*** Opening Extracted text ***
Easy to implement proactive customer service strategies to shift away from a reactionary approach.
The year 2020 was a year of reacting to unknowns. Nobody could have predicted just how much the pandemic would affect our businesses and our customers. As we move into a new phase, it is important to shift the focus from being reactive to being proactive. This is especially important in customer service when dealing with our members. Reactive customer service is taking action after an issue or concern occurs. We better serve our members when we work to identify issues and take action before they occur.
Being proactive in the way we deal with customers alleviates stress for front line staff, provides a better experience for members, shows strong brand value, and helps to boost retention. Happy customers also generate more referrals. With stress at an all time high for many, creating a less stressful environment is paramount for club and customer health.
Moving away from reactive into a proactive approach requires planning and willingness to find and acknowledge where the member may experience “hiccups.” Here are some proactive customer service strategies that are easy to implement and will get you started in the shift away from a reactionary approach:
Encourage customer feedback.
Gather customer surveys. Use the data you collect to formulate service strategies that actually speak to the customer. Let them know their voices are being heard by reporting on results and providing an action plan to address any concerns.
Answer questions before they are asked.
Does your club website have a Frequently Asked Questions (FAQ) section that puts the member in the driver seat to help themselves? Find out from staff what those FAQs are and address them before members have to ask. Our club chooses to put FAQs on the back of every fitness schedule. Group fitness can be intimidating and we want to equip members with knowledge that makes them feel more comfortable to try new things.
Measure your customer service efforts.
Do you know your Net Promoter Score (NPS)? If you are not tracking your retention rate, you should start. How well you retain your members, can give you a glimpse of how well you are serving them.
Train your staff.
*** Closing Extracted text ***
*** Opening Given entries ***
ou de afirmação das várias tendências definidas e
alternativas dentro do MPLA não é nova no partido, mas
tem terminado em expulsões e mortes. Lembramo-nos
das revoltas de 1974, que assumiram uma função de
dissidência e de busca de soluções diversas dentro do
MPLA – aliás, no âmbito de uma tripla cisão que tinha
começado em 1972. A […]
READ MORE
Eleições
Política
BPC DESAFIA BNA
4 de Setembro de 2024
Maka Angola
*** Closing Given entries ***
*** Opening Given entries ***
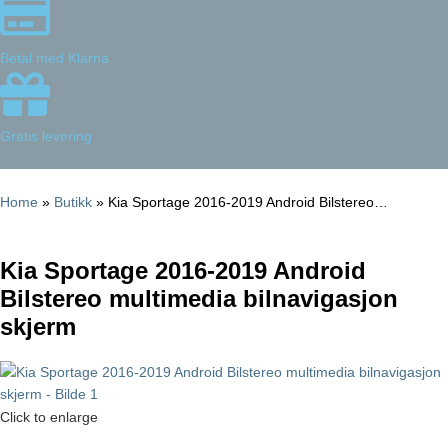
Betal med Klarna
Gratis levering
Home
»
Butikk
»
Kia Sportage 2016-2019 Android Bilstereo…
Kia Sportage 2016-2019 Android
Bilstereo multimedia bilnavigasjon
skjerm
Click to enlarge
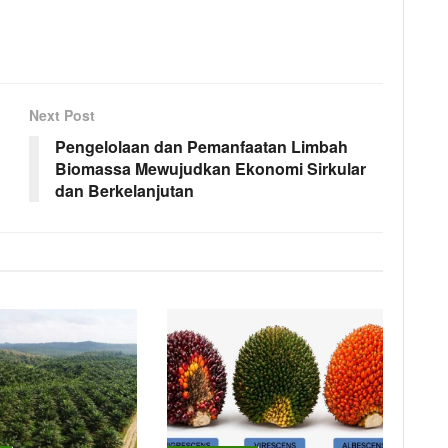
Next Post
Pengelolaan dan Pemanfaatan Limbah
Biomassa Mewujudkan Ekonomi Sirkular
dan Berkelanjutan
*** Closing Given entries ***
[Tasks to perform]
1. Answer these questions from the article on proactive customer service:
(a) How does the article define reactive customer service?
(b) What do happy customers also generate?
(c) What does the club put on the back of every fitness schedule?
2. Reproduce the part of the article on proactive customer service starting with "Gather customer surveys." and going on through "try new things.".
3. Pick up the article on proactive customer service from where it stops and continue writing it.
This data has nothing to do with the article on proactive customer service.

[Exercise responses]
1.
(a) Taking action after an issue or concern occurs.
(b) More referrals.
(c) FAQs (Frequently Asked Questions).

2.
Gather customer surveys. Use the data you collect to formulate service strategies that actually speak to the customer. Let them know their voices are being heard by reporting on results and providing an action plan to address any concerns.
Answer questions before they are asked.
Does your club website have a Frequently Asked Questions (FAQ) section that puts the member in the driver seat to help themselves? Find out from staff what those FAQs are and address them before members have to ask. Our club chooses to put FAQs on the back of every fitness schedule. Group fitness can be intimidating and we want to equip members with knowledge that makes them feel more comfortable to try new things.

3.
Have you ever heard a front line staff person say “I don’t know” or just give out wrong information? That can be incredibly frustrating for members. Arm front line staff with the information they need in order to assist members. Make sure they know where to go to find answers quickly.
Be up front when there is an issue that affects customers.
Is a machine down? Are there issues with the HVAC? Place signage to keep members up-to-date on the progress of repairs. Not only do members appreciate being updated it helps save the frustration of staff receiving the same question throughout the day.
Keep members informed.
Make sure your members are “in the know.” During the pandemic our club sent out weekly emails to make sure members knew their needs and safety were still on the club’s radar. By providing regular, constant communication your members feel a part of the process and do not feel left in the dark.
Make proactive customer service an organizational goal.
For the culture to shift from reactive to proactive, your entire team needs to be on board. Front line staff, department managers, and everyone in between needs to buy into the importance of this approach. In order to be less reactive, thinking ahead should become second nature.
If you find you are currently operating primarily in a reactive way, choose one or two proactive strategies and start the shift. Proactive customer service helps keep members happy and turns them into brand ambassadors, boosting retention and increasing recruitment. The extra effort and time to think ahead will pay off in both customer and employee satisfaction.